Fórmula Um: Muito além da velocidade, gestão
“No que diz respeito ao empenho, ao compromisso, ao esforço e à dedicação, não existe meio termo. Ou você faz bem feito ou não faz”
Ayrton Senna
Sou fã incondicional de Fórmula 1. Daqueles que colocam o relógio para despertar a qualquer hora do dia ou da noite para assistir às sessões de treinos, qualificações e corridas. Se não puder assistir pela TV, faço-o usando um aplicativo no celular. Nunca parei de torcer ou assistir, mesmo quando deixamos de ter os grandes pilotos brasileiros competindo. Vou a todas as corridas que consigo e visito todos os autódromos que posso, ainda que tenha que mudar um pouco o roteiro para isso.
O que me chama a atenção nesse esporte é a profunda conexão que existe entre a dinâmica das pistas e dos bastidores, com o que acontece na vida real. E a clareza com que essas relações se apresentam a cada corrida. Quem não se encanta com a possibilidade de ver todo o cenário alterado por um acerto ou erro que pode ser cometido num milésimo de segundo, um pingo de chuva inesperado? Para quem acredita, é o “destino” sendo escrito ao vivo, exatamente como ocorre em nossas vidas e carreiras.
Para ser cem por cento honesto, tenho que dizer também que é um esporte que tem muito a ver com meu desejo pessoal de vencer. Sim, eu jogo para ganhar. Cada proposta, cada projeto, cada cliente é um Grande Prêmio.
Expondo-me dessa forma, sou obrigado a dizer também que só acredito na disputa sadia e que sei que as derrotas ensinam muito mais do que as vitórias.
Além das corridas, como negócio, avaliado hoje em mais de R$ 85 bilhões, a Fórmula 1 tem muito a nos ensinar também sobre o binômio investimento-custos e sua gestão. Os potenciais problemas são do exato tamanho dos orçamentos. Evitar e, se não for possível, mitigar os riscos são as palavras de ordem, junto com planejamento e estratégia.

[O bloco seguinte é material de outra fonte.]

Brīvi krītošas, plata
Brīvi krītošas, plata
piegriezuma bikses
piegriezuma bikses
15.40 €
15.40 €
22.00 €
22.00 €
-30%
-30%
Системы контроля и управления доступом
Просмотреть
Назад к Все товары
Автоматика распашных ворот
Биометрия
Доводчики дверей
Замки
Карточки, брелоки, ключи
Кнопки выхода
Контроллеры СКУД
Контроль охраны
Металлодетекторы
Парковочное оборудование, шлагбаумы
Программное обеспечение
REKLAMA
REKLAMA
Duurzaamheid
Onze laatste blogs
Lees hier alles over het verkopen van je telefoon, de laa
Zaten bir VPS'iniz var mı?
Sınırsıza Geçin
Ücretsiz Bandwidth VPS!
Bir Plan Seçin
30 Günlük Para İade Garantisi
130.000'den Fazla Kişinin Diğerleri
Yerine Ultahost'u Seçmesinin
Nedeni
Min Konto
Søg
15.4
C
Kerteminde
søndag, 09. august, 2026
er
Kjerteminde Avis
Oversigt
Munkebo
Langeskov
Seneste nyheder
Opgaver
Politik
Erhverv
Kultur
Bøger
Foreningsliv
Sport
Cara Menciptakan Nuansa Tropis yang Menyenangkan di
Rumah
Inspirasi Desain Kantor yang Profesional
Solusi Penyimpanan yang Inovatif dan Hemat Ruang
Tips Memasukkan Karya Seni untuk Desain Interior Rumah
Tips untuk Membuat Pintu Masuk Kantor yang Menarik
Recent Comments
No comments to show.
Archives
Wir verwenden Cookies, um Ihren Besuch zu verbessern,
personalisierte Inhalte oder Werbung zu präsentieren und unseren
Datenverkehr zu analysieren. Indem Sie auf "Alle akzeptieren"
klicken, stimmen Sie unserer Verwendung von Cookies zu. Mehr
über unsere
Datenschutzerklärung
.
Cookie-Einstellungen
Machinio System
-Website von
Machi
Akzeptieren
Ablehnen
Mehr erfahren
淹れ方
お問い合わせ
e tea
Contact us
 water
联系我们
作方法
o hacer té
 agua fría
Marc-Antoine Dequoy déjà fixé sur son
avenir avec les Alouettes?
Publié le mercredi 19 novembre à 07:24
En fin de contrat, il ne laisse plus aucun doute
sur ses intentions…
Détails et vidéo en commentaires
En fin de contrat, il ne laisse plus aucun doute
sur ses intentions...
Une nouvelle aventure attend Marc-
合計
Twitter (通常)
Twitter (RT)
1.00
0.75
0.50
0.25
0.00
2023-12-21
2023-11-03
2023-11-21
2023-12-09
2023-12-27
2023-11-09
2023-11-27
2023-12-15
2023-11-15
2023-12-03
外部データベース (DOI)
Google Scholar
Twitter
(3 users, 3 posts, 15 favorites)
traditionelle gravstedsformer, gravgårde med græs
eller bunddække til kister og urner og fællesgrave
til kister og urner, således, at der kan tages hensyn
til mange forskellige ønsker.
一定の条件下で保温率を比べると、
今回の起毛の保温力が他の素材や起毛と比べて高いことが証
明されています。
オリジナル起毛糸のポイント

Em poucos negócios no mundo a gestão da comunicação corporativa é tão importante. Formar capital positivo de imagem é fundamental para gerenciar crises, num universo em que há centenas de stakeholders e seus respectivos interesses conflitantes a gerenciar. Uma palavra mal colocada pode gerar uma cadeia de acontecimentos indesejados, assistida on line por milhões de pessoas. Não há espaço para regras de governança que não sejam praticadas de fato.
É também um ambiente de negócios em que a tensão está presente todo o tempo. Nas pistas e, mais ainda, fora delas. Líderes, bem informados sobre tudo o que acontece, têm que tomar decisões rápidas como os carros que gerenciam – e estarem bem para continuarem decidindo sob pressão após o acerto ou erro. Isso é pura resiliência. Talvez por isso admiro tanto os chefes de equipe, quanto os pilotos.
Tecnologia e inovação devem acontecer todo o tempo, mas acomodadas sob regras severas. Uma alteração mal interpretada pode jogar fora o esforço e o investimento de meses. Já imaginou conviver diariamente com essa aparente dicotomia?
A quem valoriza pensamento globalizado, eu convido a imaginar o que é desmontar e montar e estrutura operacional do negócio por 23 vezes num mesmo ano, reinstalando-o sob culturas diferentes, uma vez a cada etapa do calendário. Diversas formas de pensar e agir. Diferentes idiomas, alimentação e geografia.
Mas é na gestão das equipes que a Fórmula 1 faz realmente a diferença, como exemplo positivo. Gerenciar processos e pessoas capazes de trocar quatro pneus em 1,8 segundo é algo notável. Teamwork na veia.
Treinamento constante e paixão em fazer o melhor possível. Organização e precisão absolutas. Quem já teve a oportunidade de entrar no box de uma grande escuderia viu o melhor programa de 5S que existe. Cada item está no seu lugar específico, absolutamente pronto para ser usado.
Há conflitos a serem gerenciados? Sim, como em todas as equipes. Mas os assuntos não são deixados para depois, ou mal resolvidos. Não há tempo para isso (e eu pergunto quem tem?). Dizer o que tem que ser dito, com fatos e dados nas mãos, de forma tranquila, é o que garante o engajamento e a gestão adequada de talentos. Literalmente cada camisa é vestida junto com o sentimento de pertencimento que sabemos ser tão importante. Ou você já viu os colaboradores de uma empresa que não os valoriza cantarem entusiasmados os hinos nacionais – de um país que talvez não seja o dele – a cada vitória?
Talvez por tudo isso, eu e muitos de vocês, e as gerações que nos antecederam, afinal neste ano, estamos na 75ª. temporada, continuamos assistindo a esse espetáculo de sucesso.
Que a próxima “melhor volta” seja a sua e a de sua empresa.